» **Problem details**: Quote the records in full and leave their pictures out.

++++ Task data

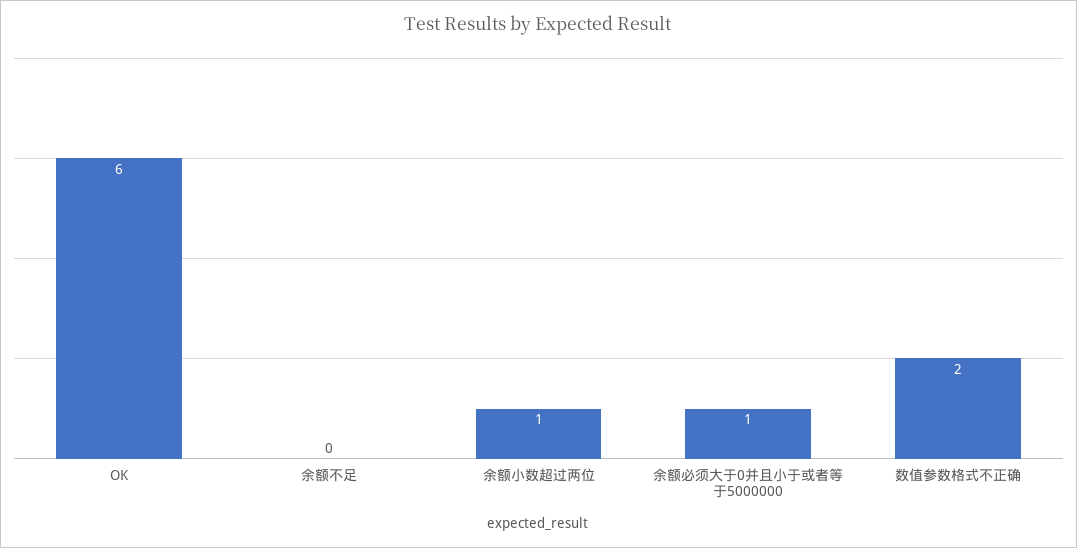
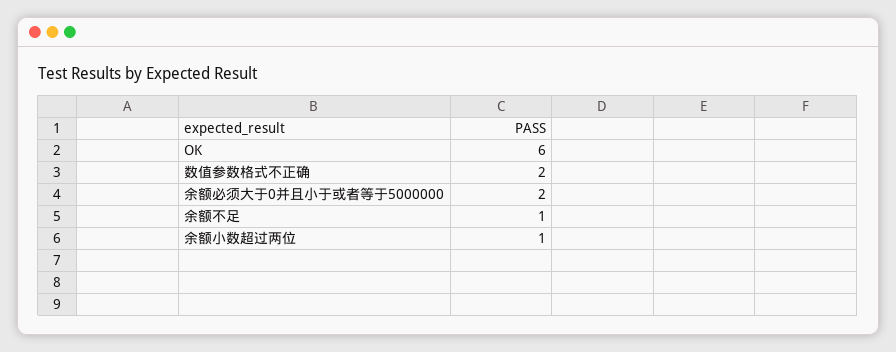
  {
    "OK": 6,
-   "余额不足": 0,
+   "余额不足": 1,
    "余额小数超过两位": 1,
-   "余额必须大于0并且小于或者等于5000000": 1,
+   "余额必须大于0并且小于或者等于5000000": 2,
    "数值参数格式不正确": 2
  }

++++++++

» **Response box**:
  {
    "OK": 6,
-   "余额不足": 0,
+   "余额不足": 1,
    "余额小数超过两位": 1,
-   "余额必须大于0并且小于或者等于5000000": 1,
+   "余额必须大于0并且小于或者等于5000000": 2,
    "数值参数格式不正确": 2
  }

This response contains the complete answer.